Program Golden Visa Indonesia kini bukan sekadar kebijakan keimigrasian, tetapi juga mulai terlihat sebagai magnet investasi yang nyata. Hingga 18 Mei 2026, nilai investasi yang tercatat dari program ini sudah mencapai Rp 52,1 triliun.
Capaian itu datang dari 1.274 Golden Visa yang telah diterbitkan sejak program diluncurkan pada 25 Juli 2024. Angka tersebut menunjukkan bahwa skema ini mulai mendapat tempat di mata investor asing sekaligus memperkuat posisi Indonesia sebagai tujuan modal dan hunian jangka panjang.
Investor korporasi masih mendominasi
Porsi terbesar dana yang masuk berasal dari Investor Perusahaan atau Index E28D. Nilainya mencapai Rp 50,884,158,768,681, jauh melampaui dua kategori investor individu.
Dua kategori lain itu adalah Investor Individu Tidak Mendirikan Perusahaan atau Index E28C dengan kontribusi Rp 179,387,571,947, serta Investor Individu Mendirikan Perusahaan atau Index E28B sebesar Rp 130,274,964,522. Komposisi ini memperlihatkan bahwa arus utama investasi masih ditopang oleh investor korporasi.
Meski demikian, skema individu tetap memberi kontribusi dan ikut memperluas basis pemegang visa. Hal ini menandakan Golden Visa tidak hanya bergerak di jalur investasi besar, tetapi juga membuka ruang bagi beragam profil pemohon.
Negara asal pemegang visa ikut menunjukkan daya tarik Indonesia
Dari sisi kewarganegaraan, Amerika Serikat menjadi negara asal terbanyak dengan 160 pemegang Golden Visa. Tiongkok berada di posisi berikutnya dengan 147 orang, disusul Taiwan sebanyak 110 orang.
Data itu memberi sinyal bahwa Indonesia mulai dipandang sebagai lokasi yang menarik untuk investasi dan aktivitas bisnis. Program ini sekaligus memperkuat citra Indonesia sebagai tempat tinggal jangka panjang yang kompetitif di kawasan global.
Kebijakan ekonomi tetap dibarengi penyaringan keamanan
Direktur Jenderal Imigrasi, Hendarsam Marantoko, menilai Golden Visa merupakan bagian dari transformasi keimigrasian Indonesia yang lebih progresif dan kompetitif. Menurut dia, kebijakan ini dirancang agar sejalan dengan dinamika global yang terus berubah.
Hendarsam juga menegaskan bahwa program ini mendukung pertumbuhan ekonomi dan peningkatan investasi tanpa mengabaikan keamanan. Karena itu, pemerintah menjalankannya dengan prinsip selektif yang menekankan penyaringan terhadap setiap pemohon dan pemegang visa.
Fasilitas yang ditawarkan menjadi daya tarik utama
Pemegang Golden Visa Indonesia memperoleh izin tinggal jangka panjang selama 5 hingga 10 tahun. Program ini juga tidak mewajibkan adanya penjamin di Indonesia.
Selain itu, pemegang visa mendapat dukungan untuk membawa keluarga serta akses layanan keimigrasian prioritas yang lebih cepat dan efisien. Kombinasi fasilitas tersebut menjadi salah satu alasan program ini menarik bagi investor dan talenta global.
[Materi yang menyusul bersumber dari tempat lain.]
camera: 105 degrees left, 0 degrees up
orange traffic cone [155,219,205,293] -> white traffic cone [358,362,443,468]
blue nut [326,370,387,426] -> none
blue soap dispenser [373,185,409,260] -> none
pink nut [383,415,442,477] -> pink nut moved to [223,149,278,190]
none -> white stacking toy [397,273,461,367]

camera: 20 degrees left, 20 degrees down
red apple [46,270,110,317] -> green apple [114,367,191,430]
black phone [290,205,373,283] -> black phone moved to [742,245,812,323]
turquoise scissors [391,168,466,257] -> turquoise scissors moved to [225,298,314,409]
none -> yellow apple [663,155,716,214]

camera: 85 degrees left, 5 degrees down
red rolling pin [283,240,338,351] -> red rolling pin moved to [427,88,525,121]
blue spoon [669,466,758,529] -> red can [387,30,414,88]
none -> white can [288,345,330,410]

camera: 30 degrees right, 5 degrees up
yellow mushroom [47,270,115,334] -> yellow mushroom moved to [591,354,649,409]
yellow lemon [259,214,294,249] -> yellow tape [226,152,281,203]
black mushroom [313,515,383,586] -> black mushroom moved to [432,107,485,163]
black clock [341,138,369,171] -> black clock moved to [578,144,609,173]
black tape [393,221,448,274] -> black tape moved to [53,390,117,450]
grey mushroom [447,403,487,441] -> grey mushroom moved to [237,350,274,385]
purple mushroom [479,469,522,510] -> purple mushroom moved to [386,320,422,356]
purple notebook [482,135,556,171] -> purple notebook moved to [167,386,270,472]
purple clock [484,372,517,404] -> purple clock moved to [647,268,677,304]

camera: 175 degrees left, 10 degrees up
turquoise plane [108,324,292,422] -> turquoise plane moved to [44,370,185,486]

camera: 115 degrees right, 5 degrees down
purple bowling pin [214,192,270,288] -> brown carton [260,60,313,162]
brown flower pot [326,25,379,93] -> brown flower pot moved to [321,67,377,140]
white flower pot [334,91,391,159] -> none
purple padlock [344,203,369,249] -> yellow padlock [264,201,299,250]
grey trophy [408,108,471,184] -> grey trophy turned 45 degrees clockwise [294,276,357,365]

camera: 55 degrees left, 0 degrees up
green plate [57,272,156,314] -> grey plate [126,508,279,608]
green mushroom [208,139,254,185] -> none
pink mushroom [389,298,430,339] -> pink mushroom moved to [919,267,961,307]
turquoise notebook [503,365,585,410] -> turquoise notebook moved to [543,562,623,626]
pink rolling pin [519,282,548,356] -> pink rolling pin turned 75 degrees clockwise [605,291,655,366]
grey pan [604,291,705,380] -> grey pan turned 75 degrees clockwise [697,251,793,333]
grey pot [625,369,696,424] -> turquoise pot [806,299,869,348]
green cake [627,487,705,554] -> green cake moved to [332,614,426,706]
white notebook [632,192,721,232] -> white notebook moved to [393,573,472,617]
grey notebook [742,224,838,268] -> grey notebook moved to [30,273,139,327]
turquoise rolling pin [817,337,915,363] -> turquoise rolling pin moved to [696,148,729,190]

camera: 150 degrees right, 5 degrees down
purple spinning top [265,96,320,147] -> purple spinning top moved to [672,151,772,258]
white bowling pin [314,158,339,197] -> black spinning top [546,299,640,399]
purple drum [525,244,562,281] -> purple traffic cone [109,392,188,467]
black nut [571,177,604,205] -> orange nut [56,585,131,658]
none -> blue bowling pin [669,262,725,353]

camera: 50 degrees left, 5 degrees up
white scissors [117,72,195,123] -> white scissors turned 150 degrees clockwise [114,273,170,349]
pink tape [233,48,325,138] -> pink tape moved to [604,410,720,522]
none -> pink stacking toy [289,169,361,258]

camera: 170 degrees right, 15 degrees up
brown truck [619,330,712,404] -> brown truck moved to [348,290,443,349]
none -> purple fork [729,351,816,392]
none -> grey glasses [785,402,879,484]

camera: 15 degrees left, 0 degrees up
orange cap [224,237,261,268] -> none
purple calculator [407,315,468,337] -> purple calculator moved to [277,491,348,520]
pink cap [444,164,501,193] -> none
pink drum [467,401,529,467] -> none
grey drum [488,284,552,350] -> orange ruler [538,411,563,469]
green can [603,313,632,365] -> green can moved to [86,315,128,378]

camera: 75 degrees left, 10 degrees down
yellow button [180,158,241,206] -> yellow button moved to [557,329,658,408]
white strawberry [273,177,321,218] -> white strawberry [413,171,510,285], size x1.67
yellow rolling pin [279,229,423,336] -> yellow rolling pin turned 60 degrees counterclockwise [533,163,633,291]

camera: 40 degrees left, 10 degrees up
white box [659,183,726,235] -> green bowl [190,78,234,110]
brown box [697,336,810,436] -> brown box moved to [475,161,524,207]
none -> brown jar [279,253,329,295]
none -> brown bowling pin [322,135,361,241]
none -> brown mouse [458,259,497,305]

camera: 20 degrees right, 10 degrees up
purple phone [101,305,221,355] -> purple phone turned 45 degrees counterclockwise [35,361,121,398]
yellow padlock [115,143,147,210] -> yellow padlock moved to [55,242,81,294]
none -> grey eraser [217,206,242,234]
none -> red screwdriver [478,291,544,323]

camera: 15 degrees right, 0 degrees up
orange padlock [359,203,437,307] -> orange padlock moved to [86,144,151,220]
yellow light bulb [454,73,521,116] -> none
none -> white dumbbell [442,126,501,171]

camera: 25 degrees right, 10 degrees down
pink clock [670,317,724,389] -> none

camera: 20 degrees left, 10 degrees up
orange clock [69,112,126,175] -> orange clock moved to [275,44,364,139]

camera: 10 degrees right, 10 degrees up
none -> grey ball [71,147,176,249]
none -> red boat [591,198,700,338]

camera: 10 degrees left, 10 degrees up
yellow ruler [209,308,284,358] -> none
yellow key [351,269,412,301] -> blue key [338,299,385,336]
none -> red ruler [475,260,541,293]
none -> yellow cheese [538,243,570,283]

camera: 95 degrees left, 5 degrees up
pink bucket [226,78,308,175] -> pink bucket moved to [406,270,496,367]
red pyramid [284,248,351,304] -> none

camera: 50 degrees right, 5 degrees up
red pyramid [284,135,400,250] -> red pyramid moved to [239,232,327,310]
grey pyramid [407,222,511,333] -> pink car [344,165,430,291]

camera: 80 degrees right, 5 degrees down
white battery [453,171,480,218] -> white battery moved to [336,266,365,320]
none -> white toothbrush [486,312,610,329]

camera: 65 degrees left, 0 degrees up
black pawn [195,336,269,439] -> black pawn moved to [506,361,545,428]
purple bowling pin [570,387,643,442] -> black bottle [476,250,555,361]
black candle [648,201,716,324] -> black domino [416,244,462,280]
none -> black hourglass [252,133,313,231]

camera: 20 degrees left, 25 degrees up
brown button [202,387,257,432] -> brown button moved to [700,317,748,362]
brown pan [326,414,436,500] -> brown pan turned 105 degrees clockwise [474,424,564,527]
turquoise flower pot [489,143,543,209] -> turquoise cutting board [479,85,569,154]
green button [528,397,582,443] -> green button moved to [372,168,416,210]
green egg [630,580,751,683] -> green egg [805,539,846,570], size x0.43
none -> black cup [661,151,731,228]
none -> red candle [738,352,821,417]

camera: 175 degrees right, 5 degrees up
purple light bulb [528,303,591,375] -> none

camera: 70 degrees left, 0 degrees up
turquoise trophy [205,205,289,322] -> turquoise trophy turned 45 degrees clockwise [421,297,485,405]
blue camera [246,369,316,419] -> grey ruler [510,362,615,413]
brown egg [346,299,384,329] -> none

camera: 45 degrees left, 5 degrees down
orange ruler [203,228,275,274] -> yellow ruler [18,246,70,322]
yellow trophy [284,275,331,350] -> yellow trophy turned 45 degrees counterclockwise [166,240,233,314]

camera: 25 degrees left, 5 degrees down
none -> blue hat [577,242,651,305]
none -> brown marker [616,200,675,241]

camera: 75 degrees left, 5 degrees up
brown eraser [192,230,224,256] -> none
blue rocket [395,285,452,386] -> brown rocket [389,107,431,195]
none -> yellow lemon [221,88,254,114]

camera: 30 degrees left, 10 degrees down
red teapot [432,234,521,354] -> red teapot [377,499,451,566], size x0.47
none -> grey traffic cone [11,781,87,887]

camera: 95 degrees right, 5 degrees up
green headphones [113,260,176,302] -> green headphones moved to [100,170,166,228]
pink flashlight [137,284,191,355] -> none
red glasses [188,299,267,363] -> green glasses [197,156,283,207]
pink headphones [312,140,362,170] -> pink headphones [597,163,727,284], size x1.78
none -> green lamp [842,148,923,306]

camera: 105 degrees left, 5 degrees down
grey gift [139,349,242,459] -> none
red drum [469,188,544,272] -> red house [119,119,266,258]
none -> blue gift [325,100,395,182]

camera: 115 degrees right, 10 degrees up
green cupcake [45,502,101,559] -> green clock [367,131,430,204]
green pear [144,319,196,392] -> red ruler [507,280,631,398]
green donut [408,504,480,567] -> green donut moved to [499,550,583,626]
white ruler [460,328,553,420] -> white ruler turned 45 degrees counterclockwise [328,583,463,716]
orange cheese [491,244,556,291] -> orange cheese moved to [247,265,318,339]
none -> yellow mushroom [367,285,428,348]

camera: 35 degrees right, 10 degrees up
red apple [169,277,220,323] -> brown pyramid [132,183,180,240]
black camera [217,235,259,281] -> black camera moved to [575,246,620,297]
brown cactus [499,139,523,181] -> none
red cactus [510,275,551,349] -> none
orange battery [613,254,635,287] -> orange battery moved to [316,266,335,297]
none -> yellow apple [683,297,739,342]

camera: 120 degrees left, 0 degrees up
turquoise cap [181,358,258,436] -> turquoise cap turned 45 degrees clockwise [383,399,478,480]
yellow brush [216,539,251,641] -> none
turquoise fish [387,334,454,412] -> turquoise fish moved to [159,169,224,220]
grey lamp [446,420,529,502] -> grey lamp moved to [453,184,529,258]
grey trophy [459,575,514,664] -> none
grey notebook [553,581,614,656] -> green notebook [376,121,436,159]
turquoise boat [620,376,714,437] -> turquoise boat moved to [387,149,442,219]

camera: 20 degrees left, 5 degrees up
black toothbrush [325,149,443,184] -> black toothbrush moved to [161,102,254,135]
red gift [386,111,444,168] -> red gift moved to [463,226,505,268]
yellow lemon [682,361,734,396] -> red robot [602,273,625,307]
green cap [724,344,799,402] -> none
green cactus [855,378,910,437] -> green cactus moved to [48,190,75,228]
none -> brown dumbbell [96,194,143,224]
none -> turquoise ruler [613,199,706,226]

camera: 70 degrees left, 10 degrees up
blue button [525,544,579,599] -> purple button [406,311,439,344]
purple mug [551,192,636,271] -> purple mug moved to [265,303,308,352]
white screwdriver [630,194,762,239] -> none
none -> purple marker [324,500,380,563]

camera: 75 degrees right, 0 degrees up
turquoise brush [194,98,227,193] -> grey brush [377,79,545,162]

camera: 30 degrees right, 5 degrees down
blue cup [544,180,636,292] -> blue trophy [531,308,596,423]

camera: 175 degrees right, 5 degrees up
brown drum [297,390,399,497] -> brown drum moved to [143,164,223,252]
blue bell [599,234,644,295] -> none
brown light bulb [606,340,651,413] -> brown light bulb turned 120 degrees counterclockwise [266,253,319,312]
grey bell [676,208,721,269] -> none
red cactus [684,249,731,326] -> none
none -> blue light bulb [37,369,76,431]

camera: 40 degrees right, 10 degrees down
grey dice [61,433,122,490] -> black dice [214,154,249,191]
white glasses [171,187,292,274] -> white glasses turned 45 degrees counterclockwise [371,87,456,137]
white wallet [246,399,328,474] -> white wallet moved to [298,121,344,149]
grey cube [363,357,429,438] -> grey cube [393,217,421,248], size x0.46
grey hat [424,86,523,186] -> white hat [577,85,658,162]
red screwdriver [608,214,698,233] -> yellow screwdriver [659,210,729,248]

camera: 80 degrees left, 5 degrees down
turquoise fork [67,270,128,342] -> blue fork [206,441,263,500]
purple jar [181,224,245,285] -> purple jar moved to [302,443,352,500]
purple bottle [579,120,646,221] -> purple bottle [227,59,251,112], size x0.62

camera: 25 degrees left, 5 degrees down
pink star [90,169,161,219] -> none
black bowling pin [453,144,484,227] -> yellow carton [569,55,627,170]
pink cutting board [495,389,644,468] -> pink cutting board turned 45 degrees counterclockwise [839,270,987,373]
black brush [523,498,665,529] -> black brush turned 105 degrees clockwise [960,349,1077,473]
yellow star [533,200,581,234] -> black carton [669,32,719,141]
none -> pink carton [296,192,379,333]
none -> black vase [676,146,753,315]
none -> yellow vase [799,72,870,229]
Ruang cakupan Golden Visa pun cukup luas, mulai dari investor perusahaan, investor individu, global talent, second home, silver hair, personage, repatriasi eks WNI dan keturunan eks WNI, hingga investor Ibu Kota Nusantara atau IKN. Ragam kategori ini menunjukkan bahwa program tersebut tidak hanya diarahkan untuk mendatangkan modal, tetapi juga untuk transfer teknologi, penguatan sumber daya manusia, serta dukungan bagi pariwisata dan ekonomi kreatif.
Hendarsam menegaskan setiap pemegang visa tetap harus memenuhi aspek keamanan dan kepatuhan hukum. Ia menyebut seluruh proses dijalankan agar pemegang visa benar-benar memberi kontribusi nyata bagi kepentingan nasional.